Allah'ın bazı isimleri zatına hastır, insanlar için kullanılmaz. Bazı isimleri ise zatına has olmayıp insanlar için de kullanılabilir. Mesela Samed ismi, “her şey ona muhtaç, o ise hiçbir şeye muhtaç olmayan” anlamındadır. Bu ismin bir insan için kullanılması doğru olmaz. Keza Kuddüs ismi “takdis edilen, mukaddes olan” demektir, insanın böyle olamayacağı aşikârdır. Ama Allah’ın Adil, Kerim gibi isimleri insanlar için de kullanılabilir, çünkü insan adaletli ve cömert olabilir. Bunun sonucu olarak mesela “Allah adildir” dediğimiz gibi “Ömer adildir” de deriz. Bu, -haşa- Hz. Ömer’i ilahlaştırmak anlamına gelmez. Kur’an’da bazı ilahi isimlerin hem Allah hem de insanlar için kullanılması bunu net bir şekilde isbat eder. Mesela şu ayete bakalım:
اِنَّ رَبَّكُمْ لَرَؤُفٌ رَح۪يمٌ “Rabbiniz şüphesiz Rauf - Rahîm’dir.” (Nahl, 16/7)

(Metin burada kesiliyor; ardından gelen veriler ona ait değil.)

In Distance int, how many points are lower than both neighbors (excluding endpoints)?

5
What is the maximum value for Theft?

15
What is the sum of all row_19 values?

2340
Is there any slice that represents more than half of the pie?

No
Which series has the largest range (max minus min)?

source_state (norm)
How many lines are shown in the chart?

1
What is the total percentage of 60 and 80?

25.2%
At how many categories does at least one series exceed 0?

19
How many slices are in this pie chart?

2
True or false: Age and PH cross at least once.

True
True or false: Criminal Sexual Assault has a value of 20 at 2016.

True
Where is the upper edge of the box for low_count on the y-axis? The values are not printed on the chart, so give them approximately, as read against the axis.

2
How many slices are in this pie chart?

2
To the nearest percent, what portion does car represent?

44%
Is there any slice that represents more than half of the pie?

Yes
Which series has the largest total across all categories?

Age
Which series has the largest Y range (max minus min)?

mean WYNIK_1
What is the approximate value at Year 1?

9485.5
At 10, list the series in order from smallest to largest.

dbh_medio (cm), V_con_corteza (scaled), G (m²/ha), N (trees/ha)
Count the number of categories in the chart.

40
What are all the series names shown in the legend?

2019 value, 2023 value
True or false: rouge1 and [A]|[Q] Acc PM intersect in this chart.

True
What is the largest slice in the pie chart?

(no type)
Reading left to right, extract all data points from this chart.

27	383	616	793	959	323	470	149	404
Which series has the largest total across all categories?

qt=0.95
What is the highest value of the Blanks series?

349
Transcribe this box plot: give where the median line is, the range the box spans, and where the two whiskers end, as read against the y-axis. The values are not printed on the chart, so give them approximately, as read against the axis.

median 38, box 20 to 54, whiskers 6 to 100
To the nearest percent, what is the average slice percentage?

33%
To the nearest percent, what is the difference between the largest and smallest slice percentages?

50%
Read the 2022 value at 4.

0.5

Çocuklara Allah’ın isimlerini vermeye gelince, hemen belirtmek gerekir ki Allah’a has isimler aynı lafızla çocuklara verilmemelidir. Şayet çocuklara Allah’ı hatırlatacak isimler verilecekse başına “kul” anlamına gelen “abd” kelimesi eklenerek “Abdullah” (Allah’ın kulu), “Abdurrahman”(Rahman’ın kulu), “Abdurrahim”(Rahim’in kulu), “Abdülkâdir”(Kâdir’in kulu) gibi isimler verilmelidir. Allah Teala’nın “esma-i hüsna”sından “Kerim, Latif, Rauf…” gibi isimler ise Allah’ın dışında kulların da vasıflandığı müşterek isimler olduğundan Allah’a has olmayan bu isimler çocuklara ad olarak verilebilir. (İbn Âbidîn, Reddü’l-muhtâr, IX, 598)
Allah’ın Rauf - Rahîm olması, Onun engin şefkat ve merhametini ifade eder. Bu iki isim Hz. Peygamber (asm) için de kullanılmıştır:
لَقَدْ جَٓاءَكُمْ رَسُولٌ مِنْ اَنْفُسِكُمْ عَز۪يزٌۘ عَلَيْهِ مَا عَنِتُّمْ حَر۪يصٌ عَلَيْكُمْ بِالْمُؤْمِن۪ينَ رَؤُفٌ رَح۪يمٌ
“Andolsun, size kendi içinizden öyle bir peygamber gelmiştir ki, sizin sıkıntıya düşmeniz ona çok ağır gelir. O, size çok düşkün, mü’minlere karşı da Rauf - Rahîmdir (çok şefkatli ve merhametlidir).” (Tevbe, 9/128)
Keza, Allah’ın isimlerinden biri Melik’tir. (Haşir, 59/23) Kur’an’da bu isim, “hükümdar” anlamında insanlar için de kullanılmaktadır. (Mesela bk. Yusuf, 12/43, 50) Şüphesiz Allah’ın melik olmasıyla insanın melik olması aynı olmaları anlamına gelmez. Çünkü tesmiyede müşareket, mahiyette iştiraki gerektirmez. Yani iki farklı varlığa aynı ismi kullandığımızda, bu onların aynı mahiyette oldukları anlamına gelmez. İnsan için kullanılan melik unvanı onun belli bir coğrafi alana hükmetmesini ifade eder. Ama Allah’ın melik olması, bütün mülk ve saltanatın Ona ait olmasını anlatır.
Durum böyleyken din adına ahkâm kesmeye çalışan bazılarının “Celaleddin Rûmi’ye ‘Mevlana’ diyemezsiniz, Mevla Allah'tır. Said Nursi’ye ‘Bediüzzaman’ diyemezsiniz, Bedi’ Allah'tır.” demeleri tam bir cehalettir, Kur'anın bütünlüğünden habersiz bir şekilde ileri geri konuşmaktır.